Bulletin of the World Health Organization

Vaccinovigilance in Europe — need for timeliness, standardization and resources

Kari S. Lankinen, Satu Pastila, Terhi Kilpi, Hanna Nohynek, P. Helena Mäkelä, & Patrick Olin

ABSTRACT

Objective

To identify gaps in the systems for reporting adverse events following immunization (AEFI) in Europe by means of an interactive database constructed using a standardized approach.

Methods

A comparative survey was conducted in 1999–2000, using structured questionnaires addressed to the government authorities responsible for national immunization programmes and drug safety surveillance in all European Union (EU) Member States and in Norway and Switzerland.

Findings

The reporting of adverse vaccine reactions (AVRs) is covered by regulations in 13 of the 17 countries. Four countries have a specialized expert group with responsibility for vaccine safety. Only six professionals work full-time on vaccine safety in the 17 countries; in four of these countries the person is medically qualified. Fourteen countries have centralized reporting systems; in 14 countries the responsible authority is the drug regulatory agency. AEFI are reported using the procedure used for adverse drug reactions (ADRs) in all except four countries.

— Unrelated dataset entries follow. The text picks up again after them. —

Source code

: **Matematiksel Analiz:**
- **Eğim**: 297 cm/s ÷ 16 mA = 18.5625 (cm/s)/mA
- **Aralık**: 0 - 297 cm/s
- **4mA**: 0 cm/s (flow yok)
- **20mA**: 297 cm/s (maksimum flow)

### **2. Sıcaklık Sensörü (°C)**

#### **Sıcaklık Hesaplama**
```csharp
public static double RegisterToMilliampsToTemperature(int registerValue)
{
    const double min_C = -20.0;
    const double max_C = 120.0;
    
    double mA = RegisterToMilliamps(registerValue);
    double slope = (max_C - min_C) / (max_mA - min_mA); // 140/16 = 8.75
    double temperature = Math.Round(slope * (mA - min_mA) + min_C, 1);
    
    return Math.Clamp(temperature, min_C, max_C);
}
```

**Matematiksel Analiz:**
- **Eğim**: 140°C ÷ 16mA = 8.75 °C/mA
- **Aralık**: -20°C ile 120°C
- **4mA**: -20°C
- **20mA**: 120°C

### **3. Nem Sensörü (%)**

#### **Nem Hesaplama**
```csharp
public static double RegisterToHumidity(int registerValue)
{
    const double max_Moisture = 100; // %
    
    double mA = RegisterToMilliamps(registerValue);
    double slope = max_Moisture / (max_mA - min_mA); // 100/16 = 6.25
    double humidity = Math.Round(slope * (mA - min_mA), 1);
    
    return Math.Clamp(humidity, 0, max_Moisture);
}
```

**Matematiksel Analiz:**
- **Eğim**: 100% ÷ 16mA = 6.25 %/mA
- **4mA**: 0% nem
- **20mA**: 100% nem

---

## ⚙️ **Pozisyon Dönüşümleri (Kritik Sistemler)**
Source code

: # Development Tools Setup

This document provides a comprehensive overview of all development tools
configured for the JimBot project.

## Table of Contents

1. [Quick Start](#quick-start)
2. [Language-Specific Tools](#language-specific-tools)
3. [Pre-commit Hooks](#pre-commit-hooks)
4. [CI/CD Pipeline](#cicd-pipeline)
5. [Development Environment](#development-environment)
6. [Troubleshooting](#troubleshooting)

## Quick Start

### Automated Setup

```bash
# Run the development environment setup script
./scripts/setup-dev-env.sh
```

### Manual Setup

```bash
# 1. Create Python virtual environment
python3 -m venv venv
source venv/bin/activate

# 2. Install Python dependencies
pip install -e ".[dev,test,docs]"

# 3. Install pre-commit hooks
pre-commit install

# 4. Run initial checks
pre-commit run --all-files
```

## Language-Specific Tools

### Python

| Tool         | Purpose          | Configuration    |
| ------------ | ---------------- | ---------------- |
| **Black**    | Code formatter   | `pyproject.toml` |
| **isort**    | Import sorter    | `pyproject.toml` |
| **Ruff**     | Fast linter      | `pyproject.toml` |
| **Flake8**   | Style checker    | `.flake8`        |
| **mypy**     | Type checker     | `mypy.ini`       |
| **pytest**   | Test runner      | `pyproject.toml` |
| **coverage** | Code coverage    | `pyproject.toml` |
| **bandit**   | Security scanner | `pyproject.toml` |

The reporting form is not usually designed for vaccines and important details may therefore not be requested. Clinical definitions for vaccine reactions are not available. Twelve countries have appropriate official definitions for events or reactions, but the list of reportable events varies considerably between countries. The assessment of adverse vaccine reactions (AVRs) is hampered by lack of exact denominator data. Feedback to the rapporteurs was provided in 13 countries, but its quality was highly variable.

Conclusion

The database facilitated a simple comparison of vaccinovigilance systems across participating countries. Most of the problems identified related to the reporting and analysis of AEFI could be solved through standardization and intensified international collaboration. On a national level, functional vaccinovigilance systems should be the shared responsibility of the drug regulatory authority and the national immunization programme. The resources for development and management of vaccine safety systems should be urgently improved.